**Extract provided**:
....
Minimum professional standards for any agency handling confidential information should include providing employees with appropriate information and/or training regarding confidential guidelines and legal regulations. All public health staff involved in case investigation and contact tracing activities with access to such information should sign a confidentiality statement acknowledging the legal requirements not to disclose COVID-19 information. Efforts to locate and communicate with clients and close contacts must be carried out in a manner that preserves the confidentiality and privacy of all involved. This includes never revealing the name of the client to a close contact unless permission has been given (preferably in writing), and not giving confidential information to third parties (e.g., roommates, neighbors, family members).

Maintaining confidentiality during COVID-19 case investigations and contact tracing can be particularly difficult in congregate settings. Prior discussions with the client can generate solutions for safeguarding confidentiality. Onsite administrators/employers who already know confidential information regarding a client or contacts can be asked to respect confidentiality, even if they are not legally bound to do so.
....
**Directions**:
[1] Answer these questions on the passage about confidentiality in COVID-19 contact tracing:
(a) What should public health staff with access to confidential information sign?
(b) On what condition may a client's name be revealed to a close contact?
(c) In what kind of setting can maintaining confidentiality be particularly difficult?
[2] Extend the passage on confidentiality in COVID-19 contact tracing by one paragraph, picking up after its final sentence.
The lines placed after this point come from a separate source.

**Raw data**:
....
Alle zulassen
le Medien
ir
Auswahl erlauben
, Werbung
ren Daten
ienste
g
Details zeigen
....
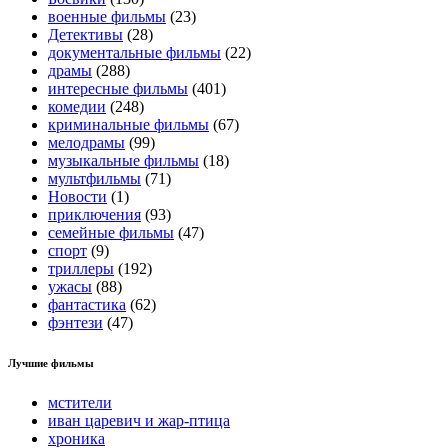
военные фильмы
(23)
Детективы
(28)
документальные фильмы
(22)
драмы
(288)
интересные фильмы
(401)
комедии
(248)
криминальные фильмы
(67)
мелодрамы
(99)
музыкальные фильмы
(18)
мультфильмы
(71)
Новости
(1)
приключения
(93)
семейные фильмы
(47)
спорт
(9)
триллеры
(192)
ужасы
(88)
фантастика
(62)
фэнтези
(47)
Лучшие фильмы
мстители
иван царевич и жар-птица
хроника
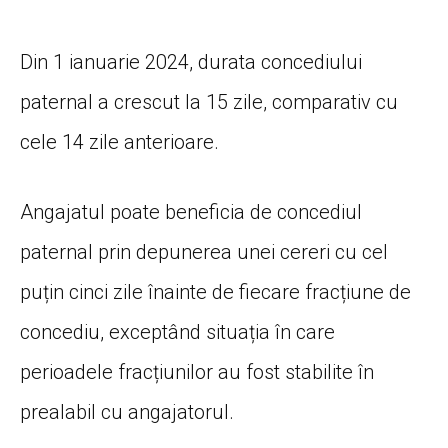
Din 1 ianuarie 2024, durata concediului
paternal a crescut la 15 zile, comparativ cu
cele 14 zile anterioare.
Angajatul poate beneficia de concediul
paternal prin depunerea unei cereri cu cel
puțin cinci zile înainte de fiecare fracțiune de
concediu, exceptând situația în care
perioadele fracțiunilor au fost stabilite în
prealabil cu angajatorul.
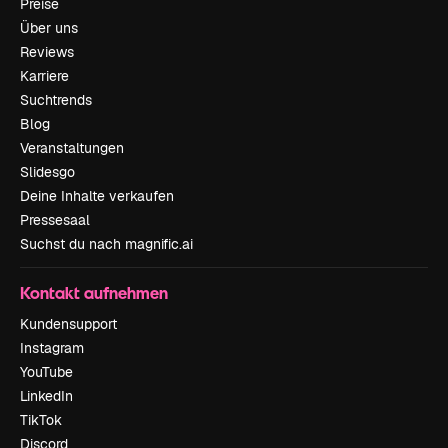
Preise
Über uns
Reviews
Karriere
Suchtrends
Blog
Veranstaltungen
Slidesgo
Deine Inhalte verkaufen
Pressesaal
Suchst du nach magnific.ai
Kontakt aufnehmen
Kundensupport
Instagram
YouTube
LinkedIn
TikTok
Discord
....
**Per-task answers**:
[1]
(a) A confidentiality statement acknowledging the legal requirements not to disclose COVID-19 information.
(b) Only if permission has been given, preferably in writing.
(c) Congregate settings.

[2]
Legal and ethical concerns for privacy and confidentiality extend beyond COVID-19. All personal information regarding any COVID-19 clients and contacts should be afforded the same protections. This includes any and all patient records. Data and security protocols should include recommendations for password-protected computer access, as well as locked, confidential storage cabinets and proper shredding and disposal of notes and other paper records. Protocols should include instructions for the protection of confidential data and confidential conversations in a working-from-home setting (e.g., make telephone or video-conferencing calls from private room to avoid the conversation being overheard). Approaches to ensuring confidentiality and data security should also be included in training of staff.